Ancient Indian text pushes back history of zero by 500 years


It was originally thought that the manuscript was from the 9th century, but the dating methods revealed that the oldest pages are from somewhere between 224 AD and 383 AD. The last discovery, "the Manuscript Bakhshali", gives every reason to believe that zero appeared 500 years earlier than thought before. The Bakhshali manuscript was first found in 1881 in a village near Peshawar (present-day Pakistan) called Bakshali.

The Bakhshali manuscript consists of 70 leaves of birch bark. Until now, the oldest recorded use of zero was found on the walls of a temple in Gwalior which is believed to belong to the 9th century.

"The creation of zero as a number in its own right, which evolved from the placeholder dot symbol found in the Bakhshali manuscript, was one of the greatest breakthroughs in the history of mathematics", said Marcus du Sautoy, a mathematics professor at Oxford. "The findings show how vibrant mathematics have been in the Indian sub-continent for centuries". Firstly, it is this dot that evolved to have a hollow centre and became the symbol that we use as zero today.

According to new research, scientists have traced the origins of the quantification of nothingness to an ancient Indian text known as the Bakhshali manuscript.

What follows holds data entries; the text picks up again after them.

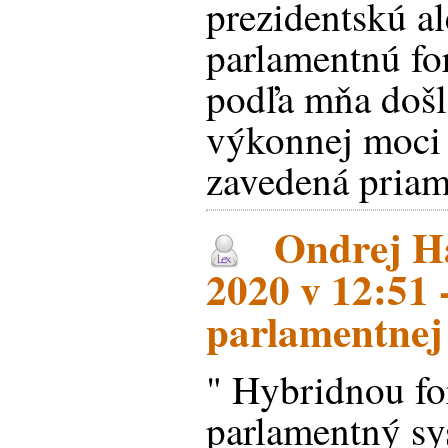
prezidentskú a
parlamentnú f
podľa mňa došl
výkonnej moci 
zavedená priam
Ondrej Ha
2020 v 12:51 
parlamentnej
" Hybridnou fo
parlamentný sy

I've circled the dot, which stands as a placeholder zero, on the bottom line of the text.

Since 1902, it has been housed in the Bodley Library at the University of Oxford.

Translations of the text, which is written in Sanskrit, suggest it was a form of training manual for merchants trading across the Silk Road, and includes basic arithmetic exercises. Other, more ancient cultures used similar placeholders, such as the Mayans, who used the symbol of a shell, and the Babylonians, who used a double wedge.

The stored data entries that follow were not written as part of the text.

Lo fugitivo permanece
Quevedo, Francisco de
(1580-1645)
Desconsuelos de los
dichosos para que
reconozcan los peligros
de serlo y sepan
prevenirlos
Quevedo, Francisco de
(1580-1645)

"This is coming out of a culture that is quite happy to conceive of the void, to conceive of the infinite", said Du Sautoy. The most conclusive academic study on the subject, was conducted by Japanese scholar Dr Hayashi Takao, and, based on factors such as the style of writing and the literary and mathematical content, it asserted that it probably dated from between the 8th and the 12th century.

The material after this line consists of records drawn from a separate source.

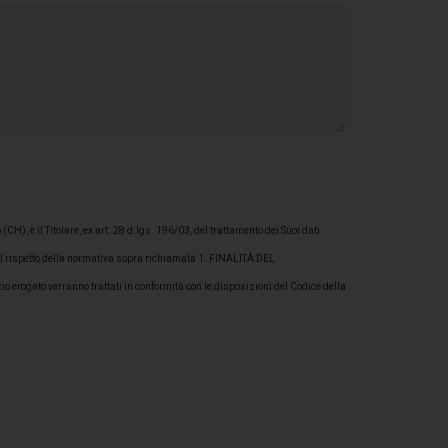
), è il Titolare, ex art. 28 d.lgs. 196/03, del trattamento dei Suoi dati
nel rispetto della normativa sopra richiamata 1. FINALITÀ DEL
o erogato verranno trattati in conformità con le disposizioni del Codice della
ormativa e/o per dare esecuzione ai servizi richiesti. A titolo esemplificativo
rivato archivio Clienti; 3) mantenere un pubblico archivio lavori, elaborazione,
ei dati personali per tali finalità è obbligatorio ed un eventuale mancato
lteriori Finalità: promozionali, commerciali e di marketing: previo consenso
i (quali posta, telefono, fax e/o allegato in fattura), anche per le seguenti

In the fragile document, zero does not yet feature as a number in its own right, but as a placeholder in a number system, just as the "0" in "101" indicates no tens. "But there was a moment when there wasn't this number", he was quoted as saying by The Guardian. "Numbers were there to count things, so if there is nothing there why would you need a number?" says du Sautoy. "The whole of modern technology is built on the idea of something and nothing", he says.

The Bakhshali manuscript will go on public display at the Science Museum in London as part of the exhibition Illuminating India: 5000 Years of Science and Innovation, opening 4 October 2017.